By the mid-80s, the arcade boom was waning, as video consoles could be enjoyed at home for one fixed price, rather than for an endless amount of quarters. The gamers captured in LIFE were getting older, but not necessarily growing up, and Chasing Ghosts, like so many great documentaries, is about people who became famous in a specialized field, then disappeared from the spotlight just like anyone else. How did things turn out for the LIFE 16 during these changing times? In many instances, pretty well. Some faded into obscurity and forgot their storied teenage glory days entirely, a few bitterly lost touch with one another, while one or two let fame go to their head. A few others lead quiet, some would say sad existences caught between the glories of arcade game elitism and the reality that the past just ain’t coming back. Walter Day, the Iowa businessman who used the inertia of arcading to build a small empire, currently dreams of becoming a musical star in his late 50s.

Chances are you couldn’t identify most of these guys on the street - then or now - with the exception of Billy Mitchell, who no one forgets. Rocking a jet black mullet-beard combo into his forties, Mitchell prominently features in another great arcade doc of 2007, The King of Kong: A Fistful of Quarters. Mitchell is an example of an extreme ego-maniac who believes his own hype and then some.
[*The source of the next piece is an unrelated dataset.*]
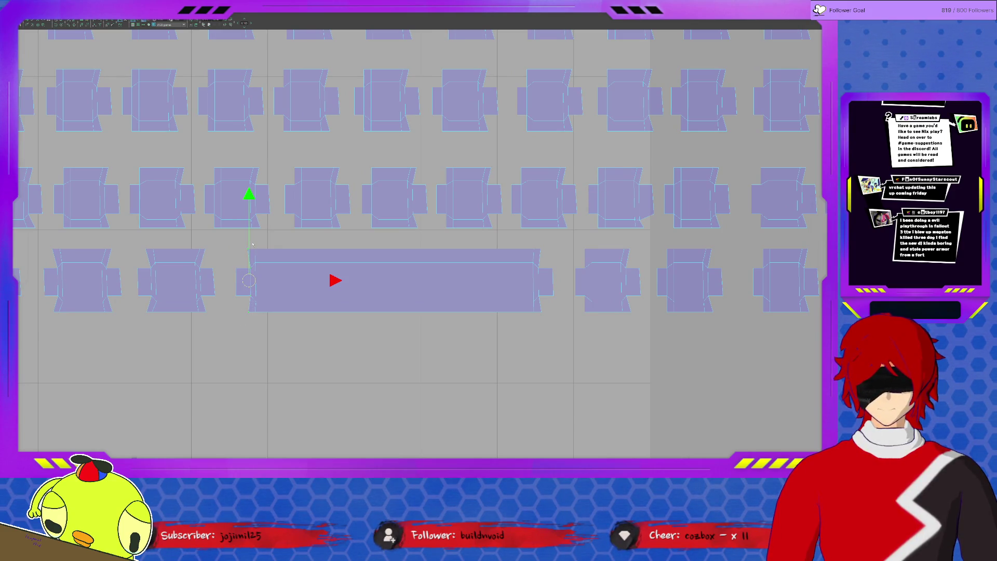
pyautogui.moveTo(251, 307); pyautogui.dragTo(257, 322)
However, whereas The King of Kong is a showdown of epic proportions, Chasing Ghosts is about no single gamer, but rather an ensemble of extremely talented gamers who made up a particular movement at a particular time in the history of gaming. If Mitchell and The King of Kong is the extreme extrovert of arcade game documentaries, Chasing Ghosts is the shy introvert that makes you feel nostalgic for a time and a place you may not have been a part of in the first place, but which feels comfortingly familiar even as you see it for the first time.